The day Mike Malthaner and the Sacred Heart choir brought Methodism's lyrical poet into the Catholic “celebration of the Lord's Passion,” was for me a day of mystical unity. Thomas Merton has written that, “When we unite with others in liturgical prayer, we put aside our sentiments of the moment in order to unite with the thoughts and desires of the community, expressed in liturgical prayers.”

Each Good Friday, Catholics pray the general intercessions. Prayer, done sincerely, can be a depth experience, but it can also be a creative experiment in trust; holding others and ourselves in hope. So, the general intercessions that Good Friday: For the Catholic church (give her peace) for Pope Francis (keep him safe), for those searching for Truth but do not believe in God (that the light of the Holy Spirit may show them salvation), for those in public office (direct their minds and hearts for the true peace and freedom of all people), for the Jewish people to whom the Lord our God spoke first (that they advance in love and in faithfulness to God's covenant), for those in war zones (that God's merciful love may change the hearts of evil doers).

Merton continues, “These then become our own sentiments and raise us above our individual level, to the level of the mystical Christ, praying in the liturgy.”[4]

I added a few of my own that day, drawn by creativity and a thirst for unity: For my United Methodist brothers and sisters, “That in the turmoil and trouble of division and tears, that we join anew the gifts of lyrical unity and creativity in the rejuvenating waters the Holy Spirit.”

And, I continue to pray for our Catholic church, “That our God and Lord may open wide the ears of laity, priests and bishops to unlock the gates of Grace to restore the sacramental presence of mercy in our parishes and neighborhoods.”

Out of our control, may the body and the blood come alive again; may our bodies and our blood reflect the gravity and levity of this human adventure. And for all our faithful departed mentioned here who have made this adventure more rich in tone and temperature: Thomas Merton, JS Bach, Keith Reid, Robert Hunter, Charles Wesley, Charles Schulz, Frank Capra; may they continue to experiment even as they rest in peace, replenished in Hagia Sophia and the enticements of the muse, wherever she may be found.







Rendering of Charles Wesley 1707-1788, brother is rendered a bit "flushed"

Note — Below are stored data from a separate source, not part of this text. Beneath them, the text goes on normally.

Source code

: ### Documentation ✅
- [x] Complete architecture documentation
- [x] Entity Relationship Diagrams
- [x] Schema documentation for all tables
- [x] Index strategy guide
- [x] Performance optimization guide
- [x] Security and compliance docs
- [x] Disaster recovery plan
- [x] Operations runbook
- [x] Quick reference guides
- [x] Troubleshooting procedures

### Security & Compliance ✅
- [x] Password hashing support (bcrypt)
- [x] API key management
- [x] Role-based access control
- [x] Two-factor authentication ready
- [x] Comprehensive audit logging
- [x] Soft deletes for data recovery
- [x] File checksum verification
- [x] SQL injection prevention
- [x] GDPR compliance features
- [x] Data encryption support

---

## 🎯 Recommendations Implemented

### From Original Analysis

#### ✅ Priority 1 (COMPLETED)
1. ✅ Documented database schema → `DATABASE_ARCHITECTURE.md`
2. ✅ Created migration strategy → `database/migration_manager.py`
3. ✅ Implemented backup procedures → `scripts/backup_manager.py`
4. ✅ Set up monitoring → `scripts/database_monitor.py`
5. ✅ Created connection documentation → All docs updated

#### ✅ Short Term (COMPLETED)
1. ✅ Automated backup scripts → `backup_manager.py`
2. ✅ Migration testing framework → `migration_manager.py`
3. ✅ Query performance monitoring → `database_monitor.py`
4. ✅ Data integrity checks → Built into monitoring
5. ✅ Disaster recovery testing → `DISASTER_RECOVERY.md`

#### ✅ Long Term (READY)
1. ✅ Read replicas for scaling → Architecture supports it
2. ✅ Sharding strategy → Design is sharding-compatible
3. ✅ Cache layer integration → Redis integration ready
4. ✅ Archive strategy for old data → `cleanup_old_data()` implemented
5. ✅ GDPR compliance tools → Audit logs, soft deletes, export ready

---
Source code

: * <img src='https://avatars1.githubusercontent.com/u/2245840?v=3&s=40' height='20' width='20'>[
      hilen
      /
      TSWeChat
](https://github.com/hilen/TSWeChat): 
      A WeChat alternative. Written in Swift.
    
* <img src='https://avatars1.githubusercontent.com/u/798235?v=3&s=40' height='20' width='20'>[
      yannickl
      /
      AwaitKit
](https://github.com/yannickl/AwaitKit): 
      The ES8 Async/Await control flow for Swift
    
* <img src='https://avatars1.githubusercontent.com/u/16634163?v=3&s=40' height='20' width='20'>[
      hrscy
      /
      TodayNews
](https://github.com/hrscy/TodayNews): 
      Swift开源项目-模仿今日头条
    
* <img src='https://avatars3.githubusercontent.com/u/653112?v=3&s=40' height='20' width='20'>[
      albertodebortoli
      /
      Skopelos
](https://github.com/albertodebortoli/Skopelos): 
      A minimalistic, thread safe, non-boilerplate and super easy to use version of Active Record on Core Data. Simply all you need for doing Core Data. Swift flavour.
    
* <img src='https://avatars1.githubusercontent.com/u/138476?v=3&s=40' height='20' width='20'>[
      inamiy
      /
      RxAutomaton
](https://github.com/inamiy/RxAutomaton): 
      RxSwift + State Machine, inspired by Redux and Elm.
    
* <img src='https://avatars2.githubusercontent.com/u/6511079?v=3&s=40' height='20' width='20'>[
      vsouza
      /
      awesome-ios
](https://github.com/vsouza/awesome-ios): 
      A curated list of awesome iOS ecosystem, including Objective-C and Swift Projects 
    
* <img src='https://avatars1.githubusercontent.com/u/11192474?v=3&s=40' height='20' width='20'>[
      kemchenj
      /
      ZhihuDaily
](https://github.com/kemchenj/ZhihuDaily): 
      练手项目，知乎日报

[1]Robert Hunter, “Courting the Muse” Lecture at Naropa University https://www.reddit.com/r/gratefuldead/comments/prcpnz/courting_the_muse_robert_hunter_lecture_at_naropa/ [2]Christopher Pramuk, Sophia: The Hidden Christ of Thomas Merton (Liturgical Press, Collegeville, MN, 2009), 209. [3]We know one of those “words” is Father, forgive them, for they know not what they are doing... [4]Thomas Merton, Spiritual Direction and Meditation (The Liturgical Press, Collegeville, MN, 1960),87.